As vendas eram realizadas pelas feiras livres da cidade e para amigos próximos. Essa rotina se mantém há mais de 20 anos, mas a falta de valorização do trabalho artesanal e um estoque de mercadorias que mal cabia na garagem de casa fez Vô Chico desanimar.

"As pessoas no Brasil não valorizam o que é feito à mão, o que leva tempo para ser produzido. Aí levava as peças para expor na feira e quase ninguém comprava", conta Vô.

Preocupada com o desânimo do patriarca, a família teve uma ideia no fim do ano passado: montar uma página para o Vô Chico no Facebook (Vô Chico Artesão) e publicar fotos dos trabalhos dele. Deu certo. O sucesso das postagens foi tão grande que mais da metade do estoque foi vendido só em janeiro e a página já soma mais de 2 mil curtidas.

Foi preciso até um novo post agradecendo a procura e pedindo um pouquinho de paciência porque Vô Chico não estava dando conta de tantos pedidos, alguns vindos até do Rio de Janeiro.

ROTINA

Feliz com o reconhecimento pelo trabalho, Vô Chico se animou e segue firme na rotina. Todos os dias ele acorda às 6h, busca pão e prepara o café dele e da esposa acamada.

Às 8h começa a produção na pequena oficina no quintal de casa. Vez ou outra tem ajuda do filho Roberto Yukishigue Tamotu para cortar no maquinário manual pedaços de madeira maiores ou mais pesados.

Já o acabamento das peças é sempre feito pelas próprias mãos. "Essa é a parte que dá mais trabalho. Preciso ter muita precisão e concentração porque os detalhes fazem toda a diferença", explica, enquanto mostra uma colher toda em madeira que, segundo ele, foi uma das peças mais demoradas pela exigência no acabamento.

Às 11h é hora de fazer o almoço. Depois de um descanso, Vô Chico volta para a produção da tarde e segue trabalhando até as 17h. Ele diz que hoje o fôlego é menor, mas mesmo assim ainda consegue produzir uma tábua de carnes em cerca de três horas.
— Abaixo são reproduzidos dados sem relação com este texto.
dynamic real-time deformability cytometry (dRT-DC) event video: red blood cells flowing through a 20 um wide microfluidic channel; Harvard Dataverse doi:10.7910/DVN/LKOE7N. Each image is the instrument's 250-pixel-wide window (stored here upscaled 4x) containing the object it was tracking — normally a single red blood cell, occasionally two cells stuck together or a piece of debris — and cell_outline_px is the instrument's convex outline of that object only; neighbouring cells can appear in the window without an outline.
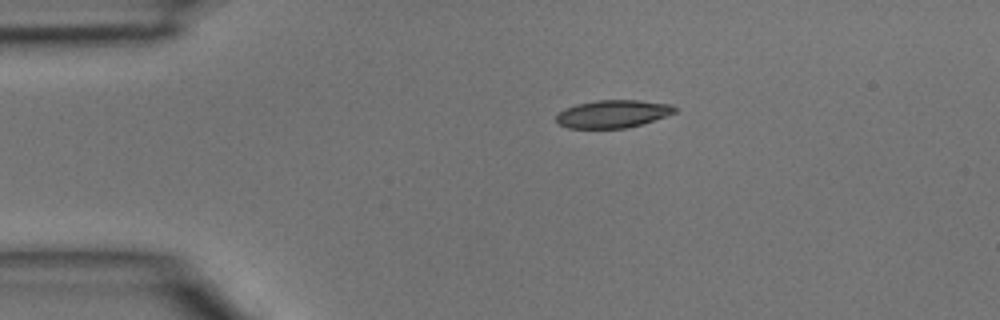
{"species": "common noctule bat (a hibernating species)", "species_latin": "Nyctalus noctula", "temperature_condition": "room temperature", "stored_images_in_passage": 37, "camera_frame_rate_fps": 3000, "um_per_image_px": 0.085, "animal": {"sex": "male", "body_mass_g": 15.6}, "frame": {"image": 1, "passage_image": 1, "time_ms": 0.0, "image_size_px": [1000, 320], "cell_outline_px": [[676, 112], [640, 124], [624, 128], [568, 128], [560, 124], [556, 120], [556, 116], [564, 108], [576, 104], [596, 100], [636, 100], [672, 104], [676, 108]], "centroid_in_image_um": [52.06, 9.67], "position_along_channel_um": 32.9, "area_um2": 18.96}}
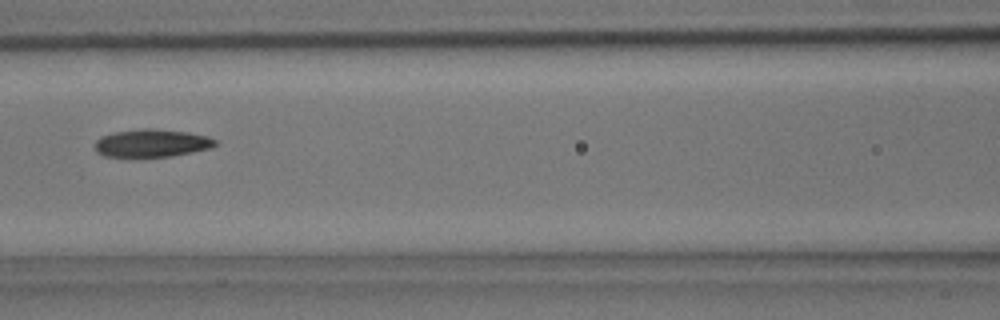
{"frame": {"image": 2, "passage_image": 12, "time_ms": 3.667, "image_size_px": [1000, 320], "cell_outline_px": [[220, 144], [212, 148], [172, 156], [104, 156], [96, 152], [96, 140], [100, 136], [112, 132], [140, 128], [152, 128], [188, 132], [208, 136], [216, 140]], "centroid_in_image_um": [12.93, 12.15], "position_along_channel_um": 153.7, "area_um2": 19.65}}
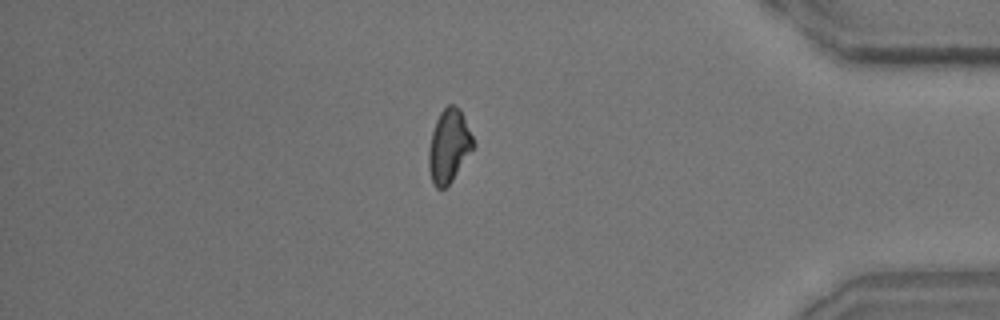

Aos domingos, leva os produtos para expor na feira de Vicente de Carvalho, lugar onde ficou famoso e concorrido. E no próximo dia 21 (domingo), Vô Chico participa do Bazar de Mulheres Empreendedoras, evento que reúne artesãos e pequenos comerciantes na Rua Luiz Felipe Machado, 181, no Jd. Santa Helena.

COMPRE DE QUEM FAZ

Em sua oficina, uma placa talhada em madeira, diz: "compre de quem faz". Parece inocente, mas ela faz repensar os motivos que fazem milhares de pessoas se amontoarem em grandes lojas de utensílios para casa que inauguram na região, mas ignorarem quem produz, de fato.

E se há quem diga que quem faz com as mãos, faz também com o coração, ver a forma como Vô Chico trata suas obras, não deixa dúvida disso.